Marek E T, Schardl C L, Smith D A
Department of Plant Pathology, University of Kentucky, Lexington 40546-0091.
Curr Genet. 1989 Jun;15(6):421-8. doi: 10.1007/BF00376799.
A vector was constructed for transformation of the plant pathogenic fungus Fusarium solani. The promoter 35Sp, from cauliflower mosaic virus, was fused to the bacterial gene APH(3')II, which confers resistance to the aminoglycoside antibiotic G418. Two transformation procedures were developed: one using isolated fungal protoplasts, the other using germinated fungal spores. A transformation frequency of 3.3 G418-resistant colonies were obtained per microgram DNA. Of 14 colonies analyzed, 12 had vector sequences integrated into their high molecular weight DNA, and 2 were untransformed. Integration was sometimes accompanied by rearrangements of both the vector and flanking fungal DNAs. Primer-extension analysis of the mRNA from one transformant revealed two putative transcription initiation sites in the chimeric APH(3')II gene. Both sites differed from the normal initiation site in plants. This vector will be useful in transformation systems in which integration by non-homologous recombination is desired.

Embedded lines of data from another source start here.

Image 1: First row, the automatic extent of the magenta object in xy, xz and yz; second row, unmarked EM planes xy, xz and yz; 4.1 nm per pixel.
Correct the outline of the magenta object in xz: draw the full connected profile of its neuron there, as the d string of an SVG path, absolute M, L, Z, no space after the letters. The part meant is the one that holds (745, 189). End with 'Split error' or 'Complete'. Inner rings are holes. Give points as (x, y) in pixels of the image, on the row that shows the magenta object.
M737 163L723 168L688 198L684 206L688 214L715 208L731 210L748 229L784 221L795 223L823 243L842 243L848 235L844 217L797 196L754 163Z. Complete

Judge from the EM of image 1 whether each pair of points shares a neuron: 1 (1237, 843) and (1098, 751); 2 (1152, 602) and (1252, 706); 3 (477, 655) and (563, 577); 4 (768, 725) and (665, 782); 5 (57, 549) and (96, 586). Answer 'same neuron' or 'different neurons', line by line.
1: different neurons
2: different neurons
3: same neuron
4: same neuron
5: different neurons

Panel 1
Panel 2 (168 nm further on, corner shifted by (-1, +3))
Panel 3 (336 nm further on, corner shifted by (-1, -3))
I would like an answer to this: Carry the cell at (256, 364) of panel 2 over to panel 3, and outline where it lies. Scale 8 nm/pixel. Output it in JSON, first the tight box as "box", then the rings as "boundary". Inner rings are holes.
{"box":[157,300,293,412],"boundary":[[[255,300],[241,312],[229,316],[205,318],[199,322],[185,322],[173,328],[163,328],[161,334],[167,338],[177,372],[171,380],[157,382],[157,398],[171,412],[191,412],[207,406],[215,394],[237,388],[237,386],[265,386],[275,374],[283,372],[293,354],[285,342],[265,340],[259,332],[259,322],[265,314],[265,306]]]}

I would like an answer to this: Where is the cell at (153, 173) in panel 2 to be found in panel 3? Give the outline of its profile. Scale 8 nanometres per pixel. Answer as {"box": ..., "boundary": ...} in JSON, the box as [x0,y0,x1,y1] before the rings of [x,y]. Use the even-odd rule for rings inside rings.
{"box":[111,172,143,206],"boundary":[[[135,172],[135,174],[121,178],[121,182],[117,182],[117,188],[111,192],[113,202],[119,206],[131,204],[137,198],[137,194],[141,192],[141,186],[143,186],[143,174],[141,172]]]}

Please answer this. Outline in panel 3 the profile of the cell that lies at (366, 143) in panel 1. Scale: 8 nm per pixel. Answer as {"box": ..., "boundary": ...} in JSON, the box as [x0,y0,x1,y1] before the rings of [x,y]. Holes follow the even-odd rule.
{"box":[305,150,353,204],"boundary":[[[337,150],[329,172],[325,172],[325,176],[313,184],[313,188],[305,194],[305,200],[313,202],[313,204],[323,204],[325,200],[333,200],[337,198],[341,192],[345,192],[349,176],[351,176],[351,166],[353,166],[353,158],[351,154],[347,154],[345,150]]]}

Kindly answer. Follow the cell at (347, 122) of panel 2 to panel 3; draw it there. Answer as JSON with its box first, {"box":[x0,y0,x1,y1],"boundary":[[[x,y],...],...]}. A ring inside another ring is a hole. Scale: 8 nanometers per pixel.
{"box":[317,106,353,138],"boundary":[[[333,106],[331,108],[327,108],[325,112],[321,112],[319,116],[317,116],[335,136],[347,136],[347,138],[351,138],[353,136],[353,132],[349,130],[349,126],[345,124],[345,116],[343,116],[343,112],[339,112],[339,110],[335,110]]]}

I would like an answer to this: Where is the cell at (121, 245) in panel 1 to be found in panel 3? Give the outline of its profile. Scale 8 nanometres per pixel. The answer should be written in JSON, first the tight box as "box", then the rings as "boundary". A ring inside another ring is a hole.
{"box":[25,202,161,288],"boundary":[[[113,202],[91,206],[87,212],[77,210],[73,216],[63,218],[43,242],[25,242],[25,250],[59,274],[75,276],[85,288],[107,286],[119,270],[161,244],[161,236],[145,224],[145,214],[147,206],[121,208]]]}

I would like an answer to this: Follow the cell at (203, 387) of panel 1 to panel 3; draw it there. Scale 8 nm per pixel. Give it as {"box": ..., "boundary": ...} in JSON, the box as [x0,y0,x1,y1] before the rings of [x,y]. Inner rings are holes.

构建了一种用于转化植物病原真菌茄类镰刀菌的载体。来自花椰菜花叶病毒的启动子35Sp与细菌基因APH(3')II融合,该基因赋予对氨基糖苷类抗生素G418的抗性。开发了两种转化方法:一种使用分离的真菌原生质体,另一种使用萌发的真菌孢子。每微克DNA获得了3.3个对G418有抗性的菌落的转化频率。在分析的14个菌落中,12个菌落的高分子量DNA中整合了载体序列,2个未转化。整合有时伴随着载体和侧翼真菌DNA的重排。对一个转化体的mRNA进行引物延伸分析,发现在嵌合APH(3')II基因中有两个推定的转录起始位点。这两个位点都与植物中的正常起始位点不同。该载体将用于需要通过非同源重组进行整合的转化系统。